Some may ask what role should liberal arts style courses play in law school where we are increasingly focused on bar exams and practice ready skills.   It may take me a while to unravel that answer with the gusto and the framing it deserves.  I think anyone that regularly teaches Law and Literature has been asked some variant of this question.  The course doesn’t have the safe luxury of “well its on the bar exam,” or even the more sardonic return of “well, but of course it underlies much of legal thought and practice.”  See, e.g., Law and Econ, Law and Social Theory, and Legal History.

Let me make a bold proclamation.  The law and literature course, perhaps more than any other, asks students to wrestle with their subjective views of the law.  It’s interesting, in a course that deals with Constitutional Law, for example, there is the finality of how the court approached the problem (whether we agree with the outcome or not).   In Law and Literature on the other hand, the course encompasses the views of the professor, the authors, and their fellow students as they encounter these views.  Sometimes worlds are created in which those concrete legal frameworks are disembodied (See, e.g., Margaret Atwood’s The Handmaid’s Tale).  Sometimes, the fictional worlds embrace the world as we know it, and offer stunning critique to its foundation (See, e.g., Harriet Beecher Stowe, Uncle Tom’s Cabin). That’s not to say that other courses, (take a UCC course), is not rife with highly charged emotional queries (notwithstanding my critique, my explanation for whether the disposition of collateral equates to proceeds is a highly charged event!).  It is saying that in a time where the ABA is prompting law schools to create standards that push the law school experience towards so-called objective standards of evaluation (see revision of section 302 in the ABA standards), the role of encountering, critiquing, explaining, and understanding different subjective understandings of the law is critical.   We should not be afraid to encounter nor express our subjective views in the context of critical dialogue.

Dataset excerpt:
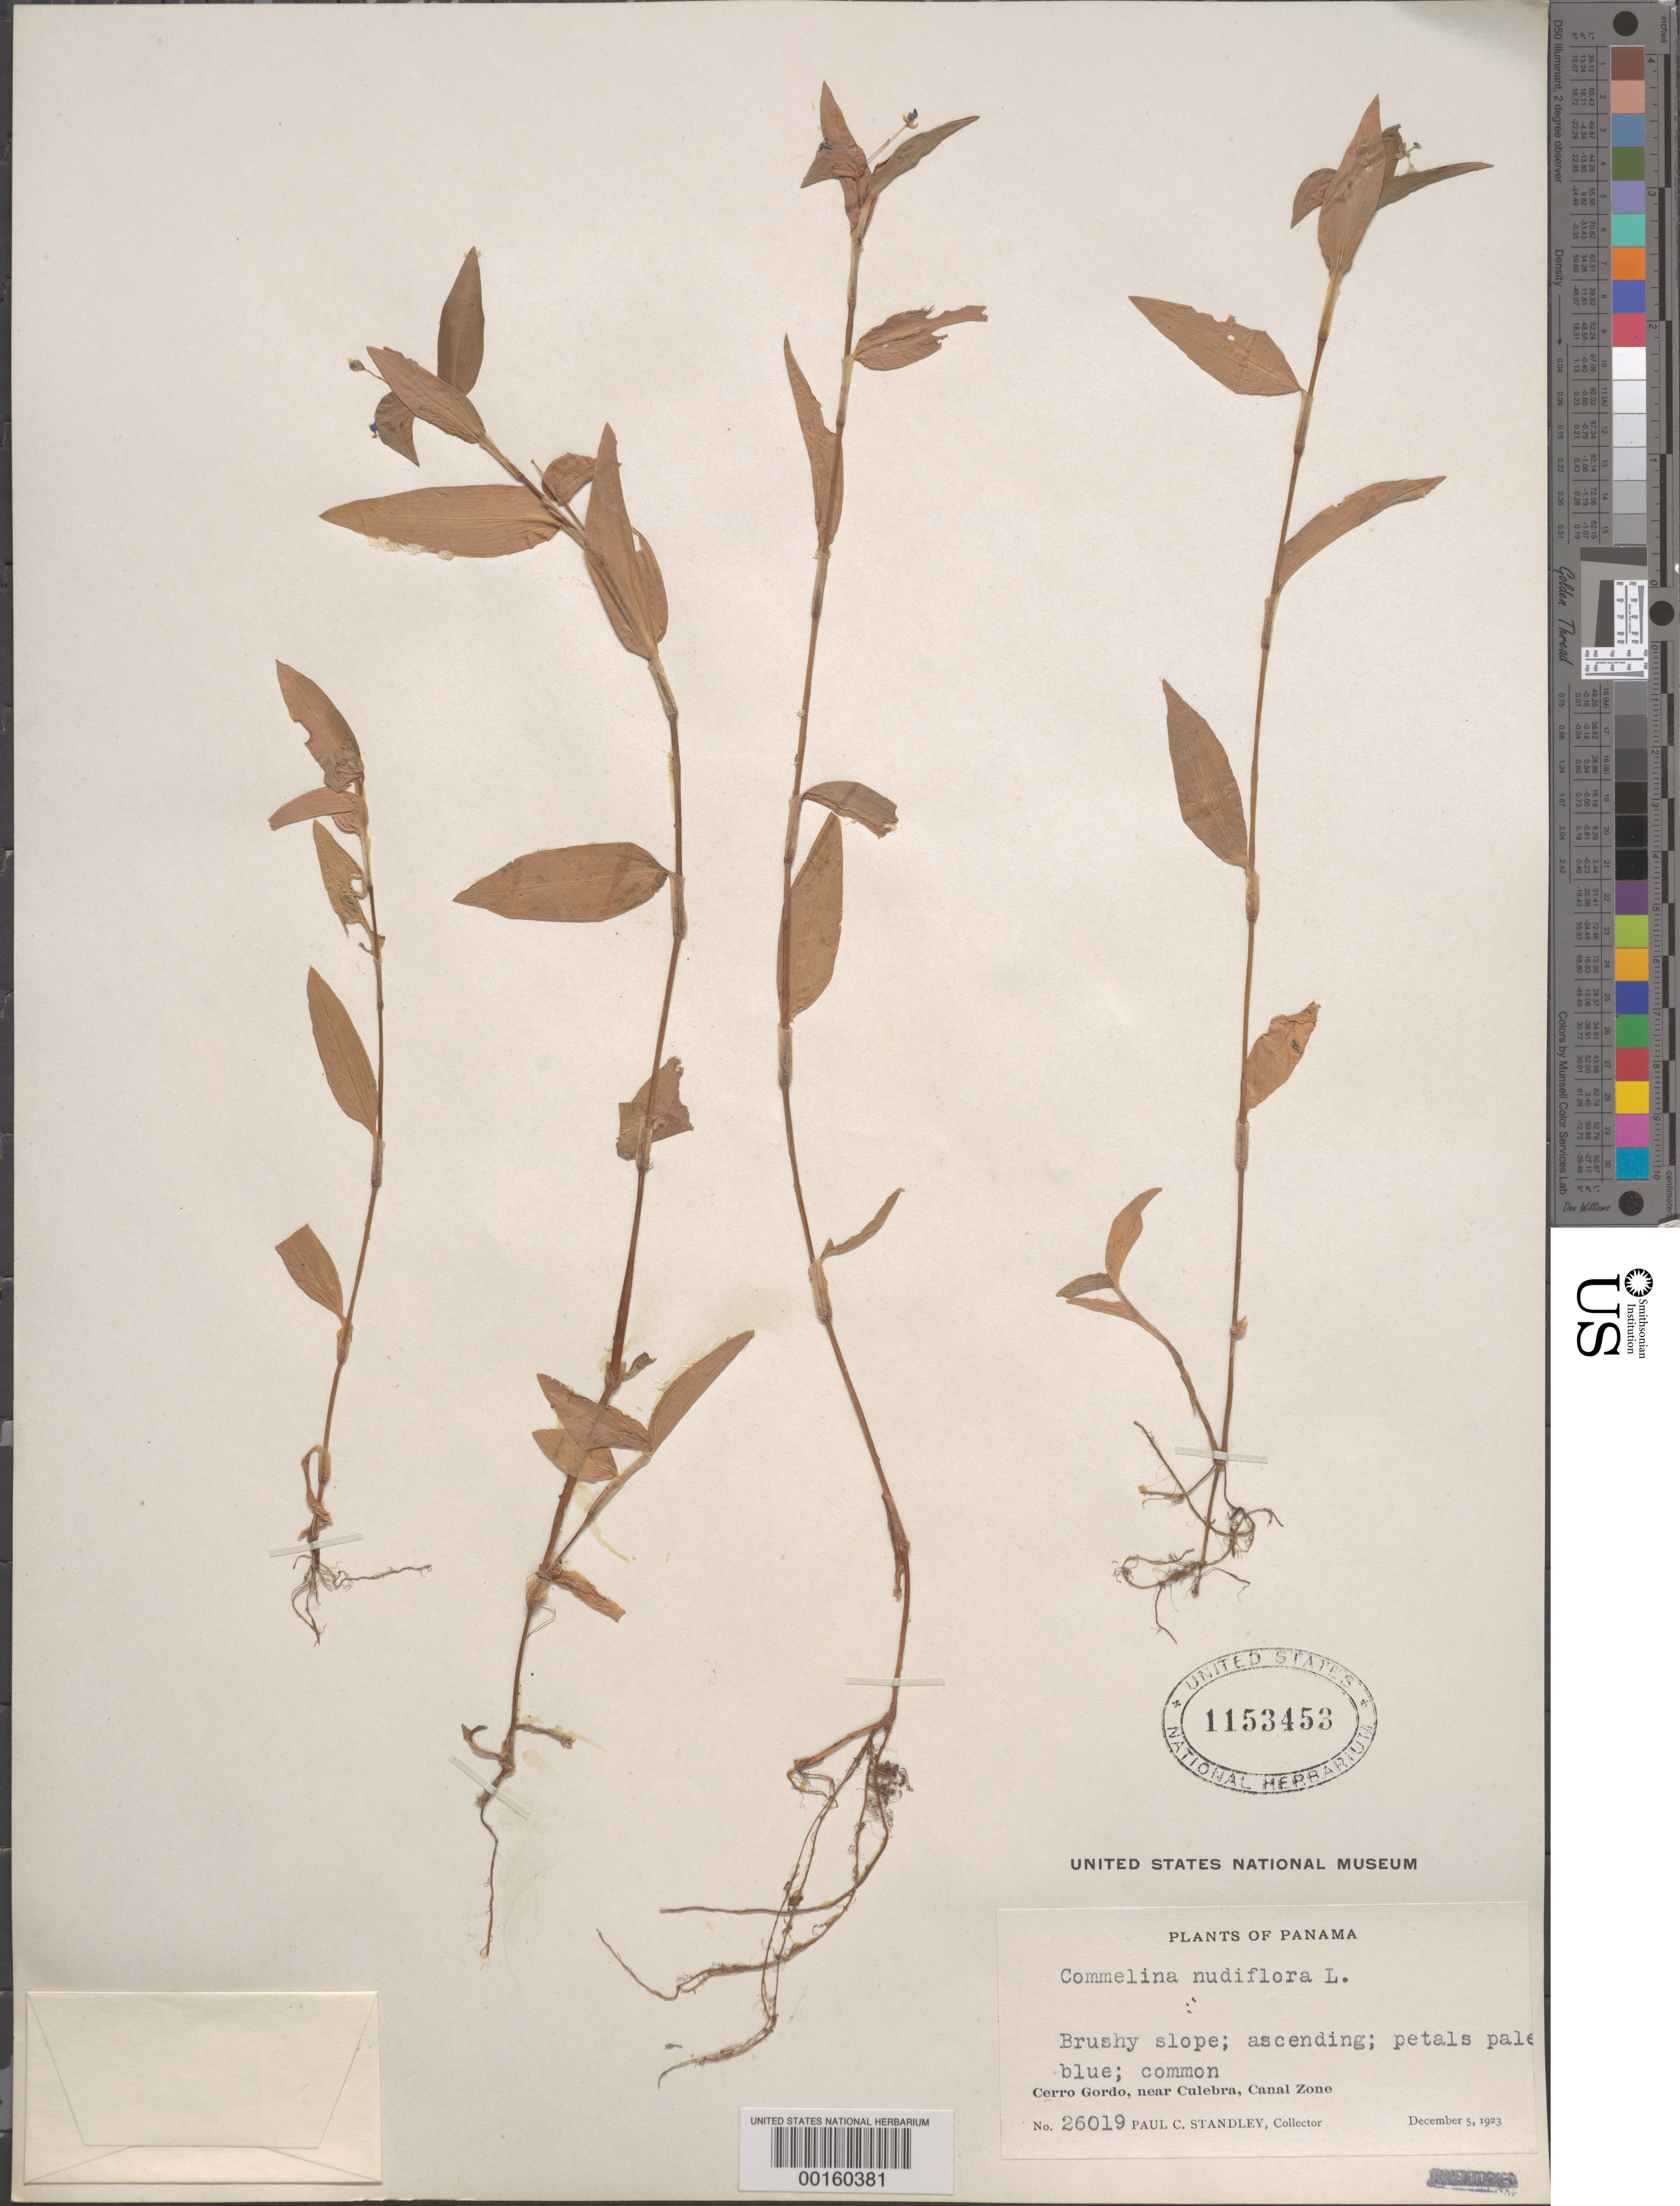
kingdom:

Instruction: Copy out the entire passage about the role of Law and Literature courses in law school, word for word.

Worked answer:
Some may ask what role should liberal arts style courses play in law school where we are increasingly focused on bar exams and practice ready skills.   It may take me a while to unravel that answer with the gusto and the framing it deserves.  I think anyone that regularly teaches Law and Literature has been asked some variant of this question.  The course doesn’t have the safe luxury of “well its on the bar exam,” or even the more sardonic return of “well, but of course it underlies much of legal thought and practice.”  See, e.g., Law and Econ, Law and Social Theory, and Legal History.

Let me make a bold proclamation.  The law and literature course, perhaps more than any other, asks students to wrestle with their subjective views of the law.  It’s interesting, in a course that deals with Constitutional Law, for example, there is the finality of how the court approached the problem (whether we agree with the outcome or not).   In Law and Literature on the other hand, the course encompasses the views of the professor, the authors, and their fellow students as they encounter these views.  Sometimes worlds are created in which those concrete legal frameworks are disembodied (See, e.g., Margaret Atwood’s The Handmaid’s Tale).  Sometimes, the fictional worlds embrace the world as we know it, and offer stunning critique to its foundation (See, e.g., Harriet Beecher Stowe, Uncle Tom’s Cabin). That’s not to say that other courses, (take a UCC course), is not rife with highly charged emotional queries (notwithstanding my critique, my explanation for whether the disposition of collateral equates to proceeds is a highly charged event!).  It is saying that in a time where the ABA is prompting law schools to create standards that push the law school experience towards so-called objective standards of evaluation (see revision of section 302 in the ABA standards), the role of encountering, critiquing, explaining, and understanding different subjective understandings of the law is critical.   We should not be afraid to encounter nor express our subjective views in the context of critical dialogue.